The Arts

Marching Band Auditions

The Badger football team isn’t the only group on the UW campus to endure blood, sweat, and tears in the scorching heat of late summer.

The UW Marching Band — the champions of Camp Randall’s Fifth Quarter — uses roughly two weeks before the fall semester kicks off for an intense refresher and a strenuous testing ground. Returning veterans need practice, and more than 150 freshmen vie for about 70 spots in the nearly 300-person marching band.
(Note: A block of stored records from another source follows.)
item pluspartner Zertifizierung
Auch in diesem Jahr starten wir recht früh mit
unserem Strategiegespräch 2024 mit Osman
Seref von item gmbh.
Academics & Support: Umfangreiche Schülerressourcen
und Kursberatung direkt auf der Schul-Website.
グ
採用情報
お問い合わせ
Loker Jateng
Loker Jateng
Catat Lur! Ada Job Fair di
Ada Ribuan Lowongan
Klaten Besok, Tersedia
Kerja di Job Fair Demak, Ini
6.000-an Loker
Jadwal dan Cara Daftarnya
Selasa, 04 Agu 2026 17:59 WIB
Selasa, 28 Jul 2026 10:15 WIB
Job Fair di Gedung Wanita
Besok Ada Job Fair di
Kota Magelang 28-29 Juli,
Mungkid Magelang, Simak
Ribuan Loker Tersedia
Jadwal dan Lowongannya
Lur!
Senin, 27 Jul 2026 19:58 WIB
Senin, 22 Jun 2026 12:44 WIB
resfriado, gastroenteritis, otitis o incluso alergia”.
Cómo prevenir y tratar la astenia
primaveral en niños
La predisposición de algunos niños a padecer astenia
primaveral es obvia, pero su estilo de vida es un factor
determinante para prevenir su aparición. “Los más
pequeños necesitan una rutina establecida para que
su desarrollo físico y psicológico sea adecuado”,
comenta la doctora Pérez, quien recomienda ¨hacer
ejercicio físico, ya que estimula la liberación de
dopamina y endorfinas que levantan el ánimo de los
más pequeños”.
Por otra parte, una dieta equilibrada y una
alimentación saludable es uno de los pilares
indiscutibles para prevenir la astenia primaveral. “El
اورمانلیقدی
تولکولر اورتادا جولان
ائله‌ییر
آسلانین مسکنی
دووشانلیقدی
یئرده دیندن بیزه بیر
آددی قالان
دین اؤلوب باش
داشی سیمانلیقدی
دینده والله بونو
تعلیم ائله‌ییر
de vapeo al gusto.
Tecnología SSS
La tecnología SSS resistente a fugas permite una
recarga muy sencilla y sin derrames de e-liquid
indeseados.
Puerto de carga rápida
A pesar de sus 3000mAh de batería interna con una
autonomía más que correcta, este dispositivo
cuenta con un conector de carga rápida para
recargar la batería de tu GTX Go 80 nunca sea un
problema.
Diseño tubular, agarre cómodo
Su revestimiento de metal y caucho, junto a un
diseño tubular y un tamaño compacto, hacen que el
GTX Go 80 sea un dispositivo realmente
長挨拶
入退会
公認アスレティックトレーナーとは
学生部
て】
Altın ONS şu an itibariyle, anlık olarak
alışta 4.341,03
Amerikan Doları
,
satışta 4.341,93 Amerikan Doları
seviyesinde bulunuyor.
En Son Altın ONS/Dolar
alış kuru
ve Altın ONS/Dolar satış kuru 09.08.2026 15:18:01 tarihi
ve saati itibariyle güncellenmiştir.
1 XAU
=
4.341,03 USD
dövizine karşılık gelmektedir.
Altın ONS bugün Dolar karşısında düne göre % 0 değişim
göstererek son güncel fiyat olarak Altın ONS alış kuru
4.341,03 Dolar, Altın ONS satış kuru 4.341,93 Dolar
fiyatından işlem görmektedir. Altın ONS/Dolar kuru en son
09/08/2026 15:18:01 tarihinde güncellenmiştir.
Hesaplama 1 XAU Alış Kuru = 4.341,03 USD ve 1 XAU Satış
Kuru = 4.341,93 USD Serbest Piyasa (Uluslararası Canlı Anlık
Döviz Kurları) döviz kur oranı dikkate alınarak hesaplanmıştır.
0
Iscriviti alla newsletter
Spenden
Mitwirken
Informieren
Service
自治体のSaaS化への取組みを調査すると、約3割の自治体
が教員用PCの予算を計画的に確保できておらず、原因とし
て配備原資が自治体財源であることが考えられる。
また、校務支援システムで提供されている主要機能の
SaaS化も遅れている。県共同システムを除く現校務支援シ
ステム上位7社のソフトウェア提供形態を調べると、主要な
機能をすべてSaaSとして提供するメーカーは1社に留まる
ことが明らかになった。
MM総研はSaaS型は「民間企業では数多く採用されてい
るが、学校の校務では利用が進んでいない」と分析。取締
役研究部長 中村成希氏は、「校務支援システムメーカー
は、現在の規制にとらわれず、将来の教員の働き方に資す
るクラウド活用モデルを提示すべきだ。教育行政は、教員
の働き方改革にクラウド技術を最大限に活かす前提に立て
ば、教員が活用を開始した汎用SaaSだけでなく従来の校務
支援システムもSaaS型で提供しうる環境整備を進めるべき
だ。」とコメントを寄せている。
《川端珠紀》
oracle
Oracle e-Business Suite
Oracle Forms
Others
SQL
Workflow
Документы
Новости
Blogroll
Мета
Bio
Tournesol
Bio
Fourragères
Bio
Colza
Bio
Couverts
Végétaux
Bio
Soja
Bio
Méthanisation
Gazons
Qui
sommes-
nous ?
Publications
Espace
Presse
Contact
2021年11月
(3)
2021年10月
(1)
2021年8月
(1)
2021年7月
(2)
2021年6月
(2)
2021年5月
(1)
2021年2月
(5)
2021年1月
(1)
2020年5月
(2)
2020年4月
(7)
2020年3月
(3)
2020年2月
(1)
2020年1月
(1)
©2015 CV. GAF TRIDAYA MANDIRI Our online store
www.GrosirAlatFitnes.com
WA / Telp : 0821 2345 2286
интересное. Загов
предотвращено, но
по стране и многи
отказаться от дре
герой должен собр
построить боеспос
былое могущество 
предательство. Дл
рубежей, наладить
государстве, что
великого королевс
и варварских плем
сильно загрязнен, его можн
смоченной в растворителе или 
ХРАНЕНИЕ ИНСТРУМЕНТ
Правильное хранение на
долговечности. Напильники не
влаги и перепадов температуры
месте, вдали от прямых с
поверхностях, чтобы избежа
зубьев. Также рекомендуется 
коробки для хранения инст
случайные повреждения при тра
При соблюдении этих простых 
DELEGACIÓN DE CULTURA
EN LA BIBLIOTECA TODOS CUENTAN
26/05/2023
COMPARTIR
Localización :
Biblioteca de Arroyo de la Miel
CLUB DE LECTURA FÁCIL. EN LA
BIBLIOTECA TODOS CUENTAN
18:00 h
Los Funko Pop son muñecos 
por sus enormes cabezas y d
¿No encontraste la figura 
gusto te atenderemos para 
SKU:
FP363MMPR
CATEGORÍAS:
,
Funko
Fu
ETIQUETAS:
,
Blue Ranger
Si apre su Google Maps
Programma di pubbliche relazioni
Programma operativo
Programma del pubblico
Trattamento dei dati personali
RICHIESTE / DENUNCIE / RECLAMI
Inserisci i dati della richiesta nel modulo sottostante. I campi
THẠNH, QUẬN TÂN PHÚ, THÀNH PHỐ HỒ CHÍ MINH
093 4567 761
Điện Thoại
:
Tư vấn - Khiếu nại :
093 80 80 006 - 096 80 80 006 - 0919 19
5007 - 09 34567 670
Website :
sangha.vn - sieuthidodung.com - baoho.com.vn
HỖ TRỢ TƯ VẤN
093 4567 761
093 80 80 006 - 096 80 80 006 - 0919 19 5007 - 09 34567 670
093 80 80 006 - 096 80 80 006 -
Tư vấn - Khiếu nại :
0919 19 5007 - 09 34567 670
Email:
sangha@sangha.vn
The marching tryouts, which typically take place on a west campus field under the blazing August sun, require a hard-won combination of artful musicality and physical prowess as potential new members strive to master the band’s unique style, a variation of the high-step popular among Big Ten schools. The UW version requires members to “stop at the top” with their knee, followed by a split-second hesitation before lowering it and raising the other while keeping the thigh at a 45-degree angle. On every eighth step, band members hit the center of the yard line with the ball of the right foot.

Rachel Minehan x’20, a trumpet player from Manitowoc, Wisconsin, prepared for last year’s tryouts by running during the summer to build up her endurance. “The music is pretty standard,” Minehan said as she waited to enter the audition room for her musical assessment earlier in the week. “[But] the marching is definitely what’s going to make or break people.”

Band director Michael Leckrone, however, contends that his judgment isn’t quite so harsh. He says that if students come to the audition prepared and can show a little coordination with a horn on the field, they already have a good shot at making the ranks. And no matter what their ability, Leckrone says his goal is to use the audition week to improve skills — whether students make the band or not.

“Right up to the time I make the final cut, my goal is to make them a little bit better than they were,” he says. “If I see that they have made an improvement, experience tells me that’ll continue over time.”